■ 任务要求 1: 请从记录的第一行起，一直到含有“engineers, makers, and startups with”的那一行为止，把记录中的这些行一字不差地抄写出来，首尾两行都要包括在内。

■ 文档正文:
【HDU 5283】Senior's Fish

http://acm.hdu.edu.cn/showproblem.php?pid=5283
今天的互测题，又爆零了qwq
考虑每个点对答案的贡献。
对每个点能产生贡献的时间线上的左右端点整体二分。
最后扫一遍即可，(O(nlog^2n))。
拍了好长时间，结果暴力标算都写错了，我不滚粗谁滚粗？

#include<cstdio>
#include<cstring>
#include<algorithm>
using namespace std;
typedef long long ll;
const int N = 100003;

struct node {int op, l, r, d;} Q[N];
struct data {int x, y, lx, rx, ly, ry;} P[N];
int n, x1, y1, x2, y2, m, bits[N];

struct gagaga {int id, rest, ans;} B[N], A[N];

void add(int x, int num) {
	for (; x <= n; x += (x & (-x)))
		bits[x] += num;
}

int query(int x) {
	int ret = 0; if (x < 0) return 0;
	for (; x; x -= (x & (-x)))

(已存储的数据条目)
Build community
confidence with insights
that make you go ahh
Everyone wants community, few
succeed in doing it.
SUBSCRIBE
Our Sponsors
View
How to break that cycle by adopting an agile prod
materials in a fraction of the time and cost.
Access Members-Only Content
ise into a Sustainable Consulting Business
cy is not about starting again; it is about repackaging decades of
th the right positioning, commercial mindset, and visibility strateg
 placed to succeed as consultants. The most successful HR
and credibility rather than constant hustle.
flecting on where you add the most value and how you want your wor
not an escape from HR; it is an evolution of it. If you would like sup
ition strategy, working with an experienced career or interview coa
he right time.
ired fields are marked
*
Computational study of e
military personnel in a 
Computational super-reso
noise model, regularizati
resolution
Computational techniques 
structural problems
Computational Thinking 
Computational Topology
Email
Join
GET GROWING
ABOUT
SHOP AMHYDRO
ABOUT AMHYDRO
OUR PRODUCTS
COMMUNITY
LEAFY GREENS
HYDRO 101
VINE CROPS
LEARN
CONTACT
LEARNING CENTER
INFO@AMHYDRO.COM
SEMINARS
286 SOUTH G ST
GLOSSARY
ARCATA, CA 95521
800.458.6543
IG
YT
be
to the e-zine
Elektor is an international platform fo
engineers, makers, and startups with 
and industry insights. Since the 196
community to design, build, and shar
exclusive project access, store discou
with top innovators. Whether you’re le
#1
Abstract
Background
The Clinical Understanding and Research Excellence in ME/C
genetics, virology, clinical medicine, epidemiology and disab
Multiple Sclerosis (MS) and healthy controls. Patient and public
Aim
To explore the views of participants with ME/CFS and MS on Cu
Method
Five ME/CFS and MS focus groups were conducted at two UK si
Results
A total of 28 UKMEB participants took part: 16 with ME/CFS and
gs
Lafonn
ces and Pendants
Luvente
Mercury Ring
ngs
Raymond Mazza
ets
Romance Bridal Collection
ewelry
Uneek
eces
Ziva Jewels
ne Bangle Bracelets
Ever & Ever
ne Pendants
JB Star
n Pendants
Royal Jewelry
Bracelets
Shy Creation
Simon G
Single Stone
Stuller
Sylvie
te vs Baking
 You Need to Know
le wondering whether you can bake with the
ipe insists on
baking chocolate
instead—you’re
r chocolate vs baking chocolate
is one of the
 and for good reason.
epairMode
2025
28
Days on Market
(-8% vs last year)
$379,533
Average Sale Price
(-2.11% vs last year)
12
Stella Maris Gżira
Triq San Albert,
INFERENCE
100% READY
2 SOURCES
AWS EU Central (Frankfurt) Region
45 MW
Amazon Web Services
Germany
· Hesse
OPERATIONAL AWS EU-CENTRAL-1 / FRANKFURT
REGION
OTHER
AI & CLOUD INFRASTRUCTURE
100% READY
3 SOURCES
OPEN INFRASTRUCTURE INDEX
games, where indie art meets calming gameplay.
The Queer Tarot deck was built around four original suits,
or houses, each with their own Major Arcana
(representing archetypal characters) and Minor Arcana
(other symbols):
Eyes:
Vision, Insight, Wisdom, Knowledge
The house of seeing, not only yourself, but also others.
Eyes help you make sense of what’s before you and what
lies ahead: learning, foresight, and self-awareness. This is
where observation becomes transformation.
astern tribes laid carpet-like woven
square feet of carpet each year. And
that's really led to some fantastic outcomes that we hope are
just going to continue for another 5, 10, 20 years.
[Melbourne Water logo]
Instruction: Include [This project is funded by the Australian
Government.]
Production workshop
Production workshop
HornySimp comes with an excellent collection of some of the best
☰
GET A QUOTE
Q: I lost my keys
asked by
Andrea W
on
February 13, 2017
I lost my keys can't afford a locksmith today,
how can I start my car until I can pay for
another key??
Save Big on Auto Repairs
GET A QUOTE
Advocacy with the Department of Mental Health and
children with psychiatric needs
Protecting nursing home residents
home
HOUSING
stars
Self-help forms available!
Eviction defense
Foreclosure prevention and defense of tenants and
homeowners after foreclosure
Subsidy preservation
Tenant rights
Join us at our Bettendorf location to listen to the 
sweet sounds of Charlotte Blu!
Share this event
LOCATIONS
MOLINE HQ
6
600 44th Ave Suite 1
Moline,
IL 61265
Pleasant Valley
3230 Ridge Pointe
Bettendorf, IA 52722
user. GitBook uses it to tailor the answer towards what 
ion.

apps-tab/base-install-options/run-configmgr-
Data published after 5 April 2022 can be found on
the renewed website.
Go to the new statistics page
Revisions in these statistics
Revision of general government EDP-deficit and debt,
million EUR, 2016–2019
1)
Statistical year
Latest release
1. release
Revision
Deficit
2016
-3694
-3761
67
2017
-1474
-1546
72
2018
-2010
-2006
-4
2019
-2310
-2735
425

■ 任务要求 2:
根据关于 HDU 5283 的这篇正文，回答下列问题：
(a) 题目链接中的 pid 是多少？
(b) 作者说今天的互测题结果如何？
(c) 代码中常量 N 被设为多少？

■ 任务答案 1:
Build community
confidence with insights
that make you go ahh
Everyone wants community, few
succeed in doing it.
SUBSCRIBE
Our Sponsors
View
How to break that cycle by adopting an agile prod
materials in a fraction of the time and cost.
Access Members-Only Content
ise into a Sustainable Consulting Business
cy is not about starting again; it is about repackaging decades of
th the right positioning, commercial mindset, and visibility strateg
 placed to succeed as consultants. The most successful HR
and credibility rather than constant hustle.
flecting on where you add the most value and how you want your wor
not an escape from HR; it is an evolution of it. If you would like sup
ition strategy, working with an experienced career or interview coa
he right time.
ired fields are marked
*
Computational study of e
military personnel in a 
Computational super-reso
noise model, regularizati
resolution
Computational techniques 
structural problems
Computational Thinking 
Computational Topology
Email
Join
GET GROWING
ABOUT
SHOP AMHYDRO
ABOUT AMHYDRO
OUR PRODUCTS
COMMUNITY
LEAFY GREENS
HYDRO 101
VINE CROPS
LEARN
CONTACT
LEARNING CENTER
INFO@AMHYDRO.COM
SEMINARS
286 SOUTH G ST
GLOSSARY
ARCATA, CA 95521
800.458.6543
IG
YT
be
to the e-zine
Elektor is an international platform fo
engineers, makers, and startups with 

■ 任务答案 2:
(a) 5283。
(b) 又爆零了。
(c) 100003。